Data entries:

▼

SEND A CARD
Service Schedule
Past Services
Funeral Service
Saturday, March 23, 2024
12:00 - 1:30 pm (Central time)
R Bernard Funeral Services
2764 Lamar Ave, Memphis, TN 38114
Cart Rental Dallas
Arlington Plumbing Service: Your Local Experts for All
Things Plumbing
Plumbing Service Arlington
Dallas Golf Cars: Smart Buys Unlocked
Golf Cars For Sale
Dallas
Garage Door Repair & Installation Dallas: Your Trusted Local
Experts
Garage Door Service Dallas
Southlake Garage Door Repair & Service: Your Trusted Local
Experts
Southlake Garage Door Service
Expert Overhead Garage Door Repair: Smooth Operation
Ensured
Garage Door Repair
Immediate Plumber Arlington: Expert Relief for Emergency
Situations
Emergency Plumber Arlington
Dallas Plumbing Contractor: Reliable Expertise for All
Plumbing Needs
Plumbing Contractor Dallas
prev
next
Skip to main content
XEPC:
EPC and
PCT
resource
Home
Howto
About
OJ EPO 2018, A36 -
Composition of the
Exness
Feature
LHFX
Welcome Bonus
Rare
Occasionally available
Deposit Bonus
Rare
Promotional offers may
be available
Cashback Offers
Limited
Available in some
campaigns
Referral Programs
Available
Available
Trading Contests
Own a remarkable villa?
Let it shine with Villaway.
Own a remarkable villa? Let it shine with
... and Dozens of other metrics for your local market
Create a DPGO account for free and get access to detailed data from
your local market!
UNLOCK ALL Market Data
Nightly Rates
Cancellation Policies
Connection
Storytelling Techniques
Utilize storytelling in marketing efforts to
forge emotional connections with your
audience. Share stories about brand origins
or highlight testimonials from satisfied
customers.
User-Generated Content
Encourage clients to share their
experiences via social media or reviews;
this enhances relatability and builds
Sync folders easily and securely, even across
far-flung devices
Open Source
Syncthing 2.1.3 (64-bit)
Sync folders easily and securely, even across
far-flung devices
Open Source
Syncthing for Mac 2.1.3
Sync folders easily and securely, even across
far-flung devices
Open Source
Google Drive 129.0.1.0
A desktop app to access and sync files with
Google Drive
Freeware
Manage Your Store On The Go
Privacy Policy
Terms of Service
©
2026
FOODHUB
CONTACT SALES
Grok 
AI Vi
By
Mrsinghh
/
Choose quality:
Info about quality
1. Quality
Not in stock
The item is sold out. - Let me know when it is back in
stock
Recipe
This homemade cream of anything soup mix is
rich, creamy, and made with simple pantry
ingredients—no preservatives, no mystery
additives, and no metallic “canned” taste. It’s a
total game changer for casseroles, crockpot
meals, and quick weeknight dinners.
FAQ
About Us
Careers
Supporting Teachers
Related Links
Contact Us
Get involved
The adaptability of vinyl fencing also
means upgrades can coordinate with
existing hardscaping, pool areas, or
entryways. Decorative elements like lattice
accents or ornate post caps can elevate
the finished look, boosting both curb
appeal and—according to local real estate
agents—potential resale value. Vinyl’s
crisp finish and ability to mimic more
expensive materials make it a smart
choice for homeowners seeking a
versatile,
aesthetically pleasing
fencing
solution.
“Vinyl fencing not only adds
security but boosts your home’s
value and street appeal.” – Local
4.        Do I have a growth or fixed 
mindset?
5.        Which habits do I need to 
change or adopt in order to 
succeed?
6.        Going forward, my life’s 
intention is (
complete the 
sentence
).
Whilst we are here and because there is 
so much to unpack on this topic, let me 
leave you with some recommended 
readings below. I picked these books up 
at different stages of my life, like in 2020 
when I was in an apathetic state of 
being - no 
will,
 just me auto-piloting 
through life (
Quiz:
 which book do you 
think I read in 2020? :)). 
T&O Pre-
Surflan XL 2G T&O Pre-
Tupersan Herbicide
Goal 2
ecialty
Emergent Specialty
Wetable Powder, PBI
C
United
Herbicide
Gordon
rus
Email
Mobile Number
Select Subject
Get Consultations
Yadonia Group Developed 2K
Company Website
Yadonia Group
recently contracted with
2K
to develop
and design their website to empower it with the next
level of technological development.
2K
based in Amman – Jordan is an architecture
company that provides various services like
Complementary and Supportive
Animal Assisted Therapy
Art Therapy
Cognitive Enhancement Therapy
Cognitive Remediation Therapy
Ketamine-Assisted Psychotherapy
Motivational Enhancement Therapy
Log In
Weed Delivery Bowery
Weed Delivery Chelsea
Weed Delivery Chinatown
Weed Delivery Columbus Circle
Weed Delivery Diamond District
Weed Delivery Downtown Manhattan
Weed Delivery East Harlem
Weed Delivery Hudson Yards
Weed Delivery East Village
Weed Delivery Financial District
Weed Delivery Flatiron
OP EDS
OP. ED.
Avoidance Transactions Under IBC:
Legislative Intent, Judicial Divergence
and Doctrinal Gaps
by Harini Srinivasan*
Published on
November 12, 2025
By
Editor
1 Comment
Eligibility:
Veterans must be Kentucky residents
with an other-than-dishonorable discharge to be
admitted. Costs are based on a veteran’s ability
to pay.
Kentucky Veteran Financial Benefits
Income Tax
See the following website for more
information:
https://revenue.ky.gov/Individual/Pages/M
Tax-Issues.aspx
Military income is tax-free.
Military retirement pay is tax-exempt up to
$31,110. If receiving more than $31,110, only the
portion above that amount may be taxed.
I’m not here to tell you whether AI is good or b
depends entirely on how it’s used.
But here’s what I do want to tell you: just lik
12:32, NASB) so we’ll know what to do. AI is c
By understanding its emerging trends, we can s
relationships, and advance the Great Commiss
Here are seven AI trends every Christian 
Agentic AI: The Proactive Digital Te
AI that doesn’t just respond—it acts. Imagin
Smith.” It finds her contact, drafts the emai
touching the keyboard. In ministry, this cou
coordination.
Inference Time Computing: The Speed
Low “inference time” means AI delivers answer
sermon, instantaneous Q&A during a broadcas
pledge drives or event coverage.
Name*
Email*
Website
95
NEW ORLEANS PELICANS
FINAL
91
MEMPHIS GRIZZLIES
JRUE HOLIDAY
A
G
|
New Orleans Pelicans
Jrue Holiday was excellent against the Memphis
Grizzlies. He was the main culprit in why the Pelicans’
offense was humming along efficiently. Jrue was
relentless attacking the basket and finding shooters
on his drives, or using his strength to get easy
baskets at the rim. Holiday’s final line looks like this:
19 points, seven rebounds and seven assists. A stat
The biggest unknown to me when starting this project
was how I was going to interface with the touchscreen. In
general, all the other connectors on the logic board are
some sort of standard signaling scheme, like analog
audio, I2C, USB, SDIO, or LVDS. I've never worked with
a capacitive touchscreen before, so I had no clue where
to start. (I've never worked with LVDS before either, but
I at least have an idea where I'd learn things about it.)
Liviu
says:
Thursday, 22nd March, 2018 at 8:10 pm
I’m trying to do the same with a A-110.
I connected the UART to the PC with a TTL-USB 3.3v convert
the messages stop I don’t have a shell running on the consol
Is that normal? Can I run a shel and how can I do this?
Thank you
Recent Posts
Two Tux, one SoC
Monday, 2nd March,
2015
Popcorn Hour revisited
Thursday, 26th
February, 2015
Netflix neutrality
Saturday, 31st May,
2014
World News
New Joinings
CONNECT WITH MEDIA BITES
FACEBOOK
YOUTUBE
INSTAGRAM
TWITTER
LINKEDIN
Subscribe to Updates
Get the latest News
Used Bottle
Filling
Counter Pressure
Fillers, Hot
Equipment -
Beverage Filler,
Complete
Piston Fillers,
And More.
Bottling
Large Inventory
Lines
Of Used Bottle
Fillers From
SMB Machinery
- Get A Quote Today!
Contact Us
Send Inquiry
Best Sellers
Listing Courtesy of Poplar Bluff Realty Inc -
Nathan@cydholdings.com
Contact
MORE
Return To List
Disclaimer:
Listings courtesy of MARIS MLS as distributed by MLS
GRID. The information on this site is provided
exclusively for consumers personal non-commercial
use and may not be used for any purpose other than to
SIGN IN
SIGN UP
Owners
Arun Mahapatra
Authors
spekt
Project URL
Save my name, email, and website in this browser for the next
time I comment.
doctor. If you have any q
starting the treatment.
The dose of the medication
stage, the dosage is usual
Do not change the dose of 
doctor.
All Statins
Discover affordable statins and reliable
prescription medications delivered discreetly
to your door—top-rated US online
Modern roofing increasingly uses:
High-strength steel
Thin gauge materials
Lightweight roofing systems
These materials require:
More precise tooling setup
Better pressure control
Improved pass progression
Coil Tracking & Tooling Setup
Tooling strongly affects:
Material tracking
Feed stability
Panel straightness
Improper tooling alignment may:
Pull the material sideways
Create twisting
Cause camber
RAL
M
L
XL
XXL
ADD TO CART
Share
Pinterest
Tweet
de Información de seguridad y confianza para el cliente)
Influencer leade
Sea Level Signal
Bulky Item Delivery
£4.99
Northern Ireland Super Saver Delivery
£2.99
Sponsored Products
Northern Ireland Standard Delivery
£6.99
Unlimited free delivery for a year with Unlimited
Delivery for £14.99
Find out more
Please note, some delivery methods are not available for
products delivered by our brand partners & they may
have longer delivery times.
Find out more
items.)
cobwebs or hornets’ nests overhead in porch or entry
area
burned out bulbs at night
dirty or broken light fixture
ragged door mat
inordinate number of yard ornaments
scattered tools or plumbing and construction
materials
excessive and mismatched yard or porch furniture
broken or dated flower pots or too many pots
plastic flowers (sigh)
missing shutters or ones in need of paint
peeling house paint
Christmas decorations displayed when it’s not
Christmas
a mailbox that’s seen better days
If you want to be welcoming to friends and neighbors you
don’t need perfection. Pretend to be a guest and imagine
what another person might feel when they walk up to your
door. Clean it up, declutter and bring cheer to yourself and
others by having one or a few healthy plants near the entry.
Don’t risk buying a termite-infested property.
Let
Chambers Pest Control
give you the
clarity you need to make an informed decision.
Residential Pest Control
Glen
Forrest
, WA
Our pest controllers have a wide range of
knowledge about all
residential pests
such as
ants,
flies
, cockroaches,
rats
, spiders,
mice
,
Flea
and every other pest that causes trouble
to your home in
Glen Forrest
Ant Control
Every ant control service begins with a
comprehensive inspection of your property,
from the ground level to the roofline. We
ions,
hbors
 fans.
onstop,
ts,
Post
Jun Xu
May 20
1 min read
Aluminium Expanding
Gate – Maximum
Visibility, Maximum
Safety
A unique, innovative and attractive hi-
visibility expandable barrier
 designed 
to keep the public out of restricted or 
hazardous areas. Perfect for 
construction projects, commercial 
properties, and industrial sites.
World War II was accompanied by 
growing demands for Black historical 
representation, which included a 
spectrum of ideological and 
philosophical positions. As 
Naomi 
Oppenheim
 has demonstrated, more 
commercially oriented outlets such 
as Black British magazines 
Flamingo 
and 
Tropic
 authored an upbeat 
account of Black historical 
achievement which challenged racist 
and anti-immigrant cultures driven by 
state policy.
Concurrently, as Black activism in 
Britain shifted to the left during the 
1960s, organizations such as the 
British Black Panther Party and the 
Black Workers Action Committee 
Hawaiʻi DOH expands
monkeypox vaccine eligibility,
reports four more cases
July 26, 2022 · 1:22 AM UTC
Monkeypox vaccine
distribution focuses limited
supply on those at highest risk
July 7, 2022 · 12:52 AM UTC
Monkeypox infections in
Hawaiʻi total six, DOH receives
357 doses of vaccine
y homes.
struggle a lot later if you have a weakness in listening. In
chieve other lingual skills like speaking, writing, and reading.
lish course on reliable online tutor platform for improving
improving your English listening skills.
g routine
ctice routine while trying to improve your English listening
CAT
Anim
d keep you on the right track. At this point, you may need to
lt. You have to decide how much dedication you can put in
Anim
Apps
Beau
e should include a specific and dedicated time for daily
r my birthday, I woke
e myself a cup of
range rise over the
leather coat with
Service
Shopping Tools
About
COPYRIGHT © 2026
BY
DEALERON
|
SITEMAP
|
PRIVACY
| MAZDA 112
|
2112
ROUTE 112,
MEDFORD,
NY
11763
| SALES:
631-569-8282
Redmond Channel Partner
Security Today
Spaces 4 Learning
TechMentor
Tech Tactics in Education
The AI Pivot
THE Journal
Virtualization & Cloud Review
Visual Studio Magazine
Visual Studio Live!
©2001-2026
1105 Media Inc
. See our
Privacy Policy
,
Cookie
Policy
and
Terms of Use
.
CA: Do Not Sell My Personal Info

▲

Copy the lines above exactly, beginning at the line that has "Thursday, 22nd March, 2018 at 8:10 pm" and stopping after the line that has "Is that normal?", and omit the rest.

## SOLUTION
Thursday, 22nd March, 2018 at 8:10 pm
I’m trying to do the same with a A-110.
I connected the UART to the PC with a TTL-USB 3.3v convert
the messages stop I don’t have a shell running on the consol
Is that normal? Can I run a shel and how can I do this?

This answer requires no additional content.